Fashion that Changed the World
“Make this a must read for those who are deeply involved and immersed in world of fashion as well for novices who want to use this book as a primer for the history of fashion.”
At this time of year one comes to expect the biggest and glossiest of books that are full of fabulous photos and illustrations to decorate your coffee table, make for great gifts, and wow the reader. So it is a bit of a great surprise that a humble sized book on fashion such as Fashion that Changed the World can actually dazzle the reader with its content, specifically what is written and not photos and illustrations.
On Princess Di: “It wasn’t until after her calamitous divorce from Charles that she really defined her look: a short bob confidently swept off her face (a style that caused hair gel sales to spike), simple lines, and clean tailoring—and a lot of Versace numbers. . . .
Jennifer Croll accomplishes what so many fail to do when writing a somewhat historical telling of fashion and its influences over the course of time. Ms. Croll delivers a superbly contemporary viewpoint on the many aspects and facets of history that influenced modern fashion as well delving into some of its well documented and lesser known history.
Ms. Croll tells the story of fashion with no pretense and without trying to impress the reader with her knowledge on the subject. By doing so, Fashion that Changed the World becomes a book that educates and entertains like few others of this genre due to her somewhat conversational way of presenting her points. Simply said, she tells it like it is without any artifice or icing.

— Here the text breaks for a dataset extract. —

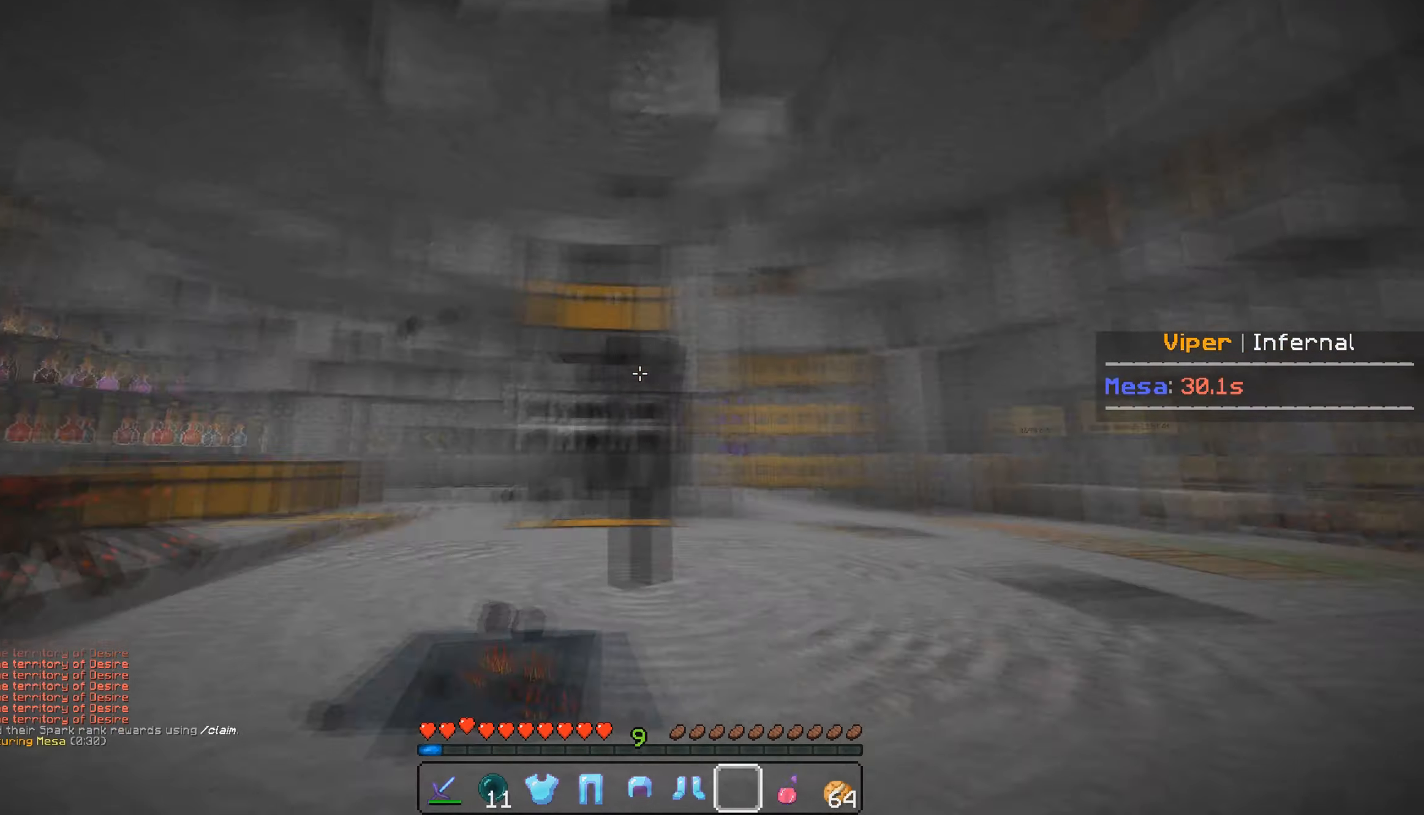
{"keys": [], "mouse": [], "events": []}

On Halston: “In 1982 he made a monumental decision that today is practically banal, but in the 80s it was sacrilege . . .”
And this: “The first real queen of style was Elizabeth I.”
If one had to find fault with the book, the only thing that might be considered a detriment is its lack of photographic or illustrative evidence, but what is so amazing is that the book really doesn’t suffer from this shortage. It is the rare instance for a book on this subject that the written word outweighs the visual content, at least for the seasoned fashionphile.
On fashion photography: “The post war era was a hot time for fashion photography . . . when two of the biggest photographers came on the scene: Irving Penn and Richard Avedon.”
Ms. Croll has a way with words that simply engages the reader on many different levels but is always to the point and without being overly fact-filled or preachy. She speaks quite frankly on so many subjects that are sidestepped or avoided in books based on the origins and influences of fashion. Again it must be reiterated, that all of it is told in the most conversational of ways.
On digital fashion: “Online [publications strived to mimic the style and tone of print publications using editorial layouts that look much like what you’d seen on a printed page—echoes of Alexey Brodovitch in the digital world . . .”
Make this a must read for those who are deeply involved and immersed in world of fashion as well for novices who want to use this book as a primer for the history of fashion.